■ **GOAL OF THE EXERCISE**
According to the text on Ellen Burstyn below, for which film did she win an Oscar?

■ **SOURCE TEXT**
━━━
Ellen Burstyn's physical radiance may have something to do with her on-screen visibility. Not only is a new generation of moviegoers discovering her anew in the director's cut of her classic horror film The Exorcist, but that same, hip audience is seeing the legendary star as an overweight Jewish mother in Requiem for a Dream, Mark Wahlberg's dying mama in The Yards, and a feisty Italian mother in the new TV series That's Life. All maternal roles, all different, and all projects that Burstyn is excited about. "I'm so lucky; I mean like I have to find out what's happening in the stars or I don't know what. It's as if all of a sudden they just went: OK it's YOU, here and they're throwing everything at me. And I feel I'm in a state of gratitude, but I have no explanation as to why I'm experiencing all this great fortune."

Darren Aronofsky, her director on Requiem for a Dream, describes Burstyn as the 'greatest living American actress'. Burstyn accepts such praise with typical modesty. "When I hear that I should apologize to the likes of Vanessa Redgrave, Meryl Streep and Jessica Lange, and all the other great actresses who are slighted by high praise", she says. Yet Burstyn remains a formidable presence. The former head of the renowned Actors Studio, Burstyn, who won an Oscar for Alice Doesn't Live Here Anymore, has starred in such acclaimed films as Harry and Tonto, Same Time Next Year, The King of Marvin Gardens and, of course, The Exorcist, which is enjoying a healthy re-release. Asked what she noticed about her acting when seeing the 25-year old classic again, one of the things she approved of, she says, "was I felt that I listened very well, that's what I liked about my performance. But for the most part I would do somewhat the same performance, but there were moments I felt I could do better now." Of course, she coyly adds that there is no way she was going to reveal what she didn't approve of.

Burstyn is an actress who has relished taking risks. While there are no obvious similarities between The Exorcist and Requiem for a Dream, they both contain horrific imagery and represent a boldness few actors are prepared to take. Perhaps Ms Burstyn is the exception. "It's not very often that you get a role that challenges you that much, where you feel that you can do this. And I did have this feeling with this latest role so I was excited and relieved when I did pull it off."
━━━
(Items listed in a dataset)
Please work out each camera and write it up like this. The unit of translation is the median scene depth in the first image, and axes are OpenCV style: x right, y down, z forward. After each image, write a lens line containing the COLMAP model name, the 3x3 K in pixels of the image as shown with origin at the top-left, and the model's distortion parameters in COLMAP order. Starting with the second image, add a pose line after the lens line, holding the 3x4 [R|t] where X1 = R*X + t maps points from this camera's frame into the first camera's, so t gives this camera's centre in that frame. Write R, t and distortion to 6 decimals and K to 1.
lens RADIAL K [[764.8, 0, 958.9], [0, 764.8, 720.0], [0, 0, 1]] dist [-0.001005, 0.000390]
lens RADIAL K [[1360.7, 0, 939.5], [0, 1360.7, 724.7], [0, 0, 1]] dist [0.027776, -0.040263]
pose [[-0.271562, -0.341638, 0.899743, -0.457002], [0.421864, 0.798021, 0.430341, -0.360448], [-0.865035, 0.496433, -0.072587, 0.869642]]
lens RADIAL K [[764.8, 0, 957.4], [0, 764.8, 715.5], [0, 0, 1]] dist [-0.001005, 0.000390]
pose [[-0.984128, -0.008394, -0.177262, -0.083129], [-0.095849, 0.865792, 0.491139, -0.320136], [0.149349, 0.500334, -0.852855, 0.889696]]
━━━
■ **RESPONSE TO THE EXERCISE**
Alice Doesn't Live Here Anymore